# [To do]
From the first line to the last, retype the records exactly without their images.

------ Supplied data ------

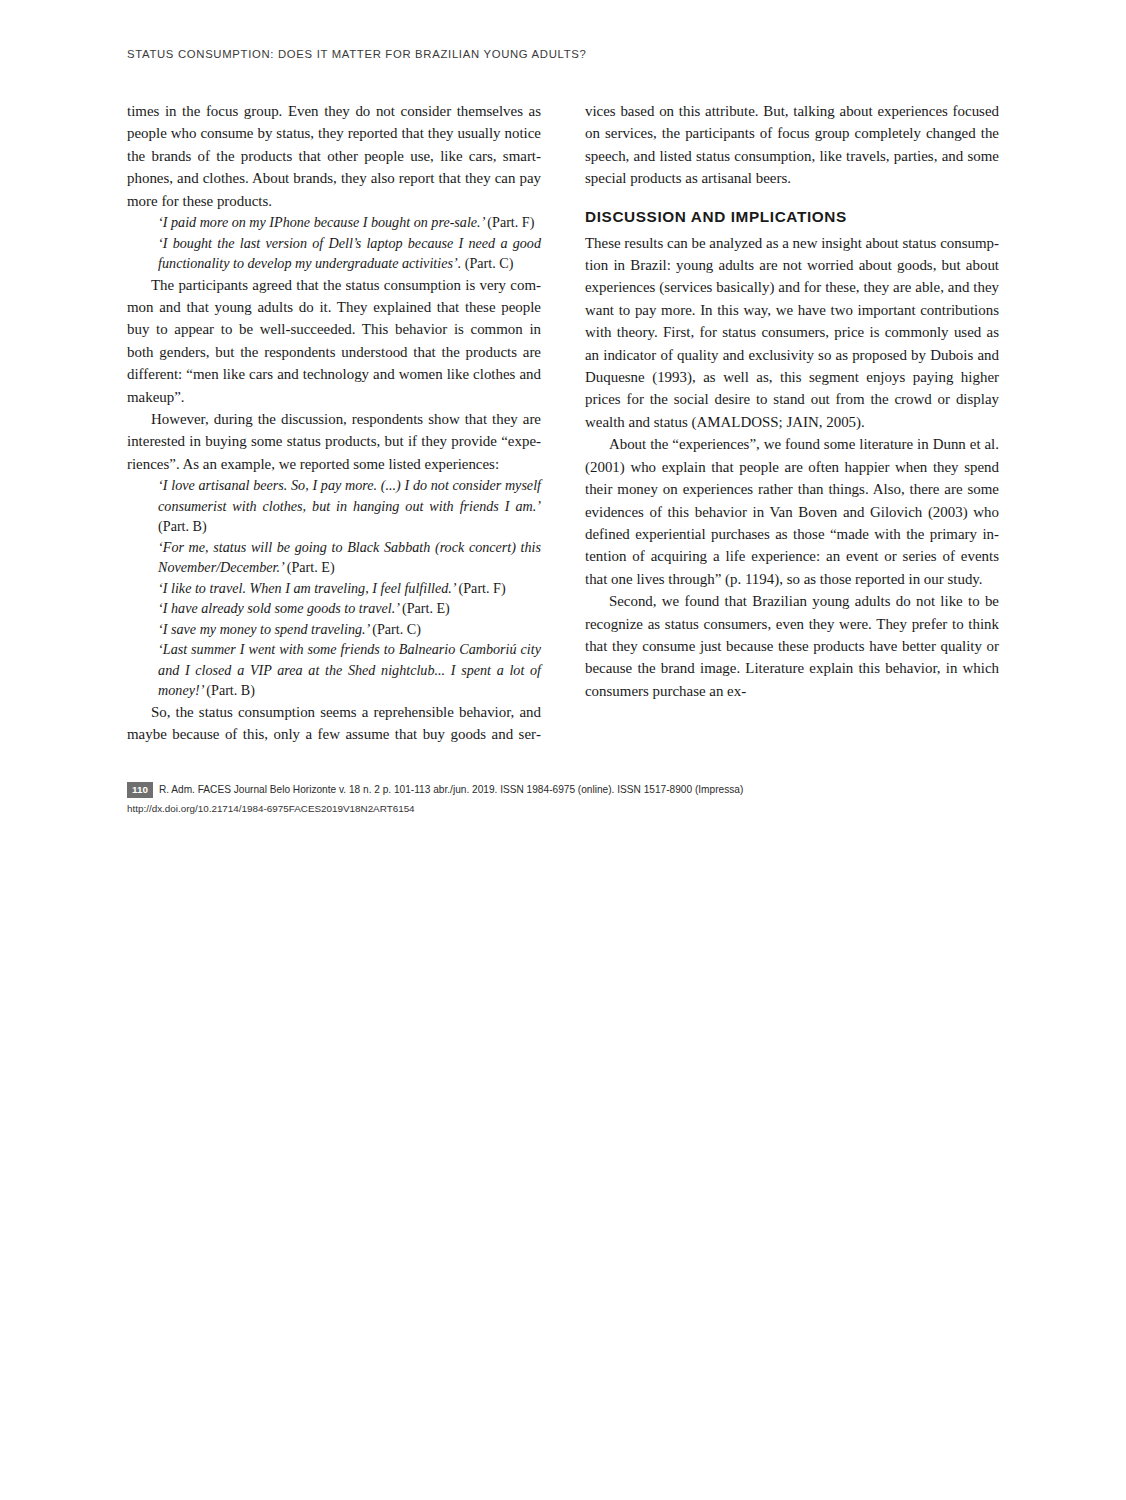Status Consumption: Does it Matter for Brazilian Young Adults?
times in the focus group. Even they do not consider themselves as people who consume by status, they reported that they usually notice the brands of the products that other people use, like cars, smartphones, and clothes. About brands, they also report that they can pay more for these products.
‘I paid more on my IPhone because I bought on pre-sale.’ (Part. F)
‘I bought the last version of Dell’s laptop because I need a good functionality to develop my undergraduate activities’. (Part. C)
The participants agreed that the status consumption is very common and that young adults do it. They explained that these people buy to appear to be well-succeeded. This behavior is common in both genders, but the respondents understood that the products are different: “men like cars and technology and women like clothes and makeup”.
However, during the discussion, respondents show that they are interested in buying some status products, but if they provide “experiences”. As an example, we reported some listed experiences:
‘I love artisanal beers. So, I pay more. (...) I do not consider myself consumerist with clothes, but in hanging out with friends I am.’ (Part. B)
‘For me, status will be going to Black Sabbath (rock concert) this November/December.’ (Part. E)
‘I like to travel. When I am traveling, I feel fulfilled.’ (Part. F)
‘I have already sold some goods to travel.’ (Part. E)
‘I save my money to spend traveling.’ (Part. C)
‘Last summer I went with some friends to Balneario Camboriú city and I closed a VIP area at the Shed nightclub... I spent a lot of money!’ (Part. B)
So, the status consumption seems a reprehensible behavior, and maybe because of this, only a few assume that buy goods and services based on this attribute. But, talking about experiences focused on services, the participants of focus group completely changed the speech, and listed status consumption, like travels, parties, and some special products as artisanal beers.
Discussion and Implications
These results can be analyzed as a new insight about status consumption in Brazil: young adults are not worried about goods, but about experiences (services basically) and for these, they are able, and they want to pay more. In this way, we have two important contributions with theory. First, for status consumers, price is commonly used as an indicator of quality and exclusivity so as proposed by Dubois and Duquesne (1993), as well as, this segment enjoys paying higher prices for the social desire to stand out from the crowd or display wealth and status (AMALDOSS; JAIN, 2005).
About the “experiences”, we found some literature in Dunn et al. (2001) who explain that people are often happier when they spend their money on experiences rather than things. Also, there are some evidences of this behavior in Van Boven and Gilovich (2003) who defined experiential purchases as those “made with the primary intention of acquiring a life experience: an event or series of events that one lives through” (p. 1194), so as those reported in our study.
Second, we found that Brazilian young adults do not like to be recognize as status consumers, even they were. They prefer to think that they consume just because these products have better quality or because the brand image. Literature explain this behavior, in which consumers purchase an ex-
110 R. Adm. FACES Journal Belo Horizonte v. 18 n. 2 p. 101-113 abr./jun. 2019. ISSN 1984-6975 (online). ISSN 1517-8900 (Impressa)
http://dx.doi.org/10.21714/1984-6975FACES2019V18N2ART6154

------

# [Result of the exercise]
Status Consumption: Does it Matter for Brazilian Young Adults?
times in the focus group. Even they do not consider themselves as people who consume by status, they reported that they usually notice the brands of the products that other people use, like cars, smartphones, and clothes. About brands, they also report that they can pay more for these products.
‘I paid more on my IPhone because I bought on pre-sale.’ (Part. F)
‘I bought the last version of Dell’s laptop because I need a good functionality to develop my undergraduate activities’. (Part. C)
The participants agreed that the status consumption is very common and that young adults do it. They explained that these people buy to appear to be well-succeeded. This behavior is common in both genders, but the respondents understood that the products are different: “men like cars and technology and women like clothes and makeup”.
However, during the discussion, respondents show that they are interested in buying some status products, but if they provide “experiences”. As an example, we reported some listed experiences:
‘I love artisanal beers. So, I pay more. (...) I do not consider myself consumerist with clothes, but in hanging out with friends I am.’ (Part. B)
‘For me, status will be going to Black Sabbath (rock concert) this November/December.’ (Part. E)
‘I like to travel. When I am traveling, I feel fulfilled.’ (Part. F)
‘I have already sold some goods to travel.’ (Part. E)
‘I save my money to spend traveling.’ (Part. C)
‘Last summer I went with some friends to Balneario Camboriú city and I closed a VIP area at the Shed nightclub... I spent a lot of money!’ (Part. B)
So, the status consumption seems a reprehensible behavior, and maybe because of this, only a few assume that buy goods and services based on this attribute. But, talking about experiences focused on services, the participants of focus group completely changed the speech, and listed status consumption, like travels, parties, and some special products as artisanal beers.
Discussion and Implications
These results can be analyzed as a new insight about status consumption in Brazil: young adults are not worried about goods, but about experiences (services basically) and for these, they are able, and they want to pay more. In this way, we have two important contributions with theory. First, for status consumers, price is commonly used as an indicator of quality and exclusivity so as proposed by Dubois and Duquesne (1993), as well as, this segment enjoys paying higher prices for the social desire to stand out from the crowd or display wealth and status (AMALDOSS; JAIN, 2005).
About the “experiences”, we found some literature in Dunn et al. (2001) who explain that people are often happier when they spend their money on experiences rather than things. Also, there are some evidences of this behavior in Van Boven and Gilovich (2003) who defined experiential purchases as those “made with the primary intention of acquiring a life experience: an event or series of events that one lives through” (p. 1194), so as those reported in our study.
Second, we found that Brazilian young adults do not like to be recognize as status consumers, even they were. They prefer to think that they consume just because these products have better quality or because the brand image. Literature explain this behavior, in which consumers purchase an ex-
110 R. Adm. FACES Journal Belo Horizonte v. 18 n. 2 p. 101-113 abr./jun. 2019. ISSN 1984-6975 (online). ISSN 1517-8900 (Impressa)
http://dx.doi.org/10.21714/1984-6975FACES2019V18N2ART6154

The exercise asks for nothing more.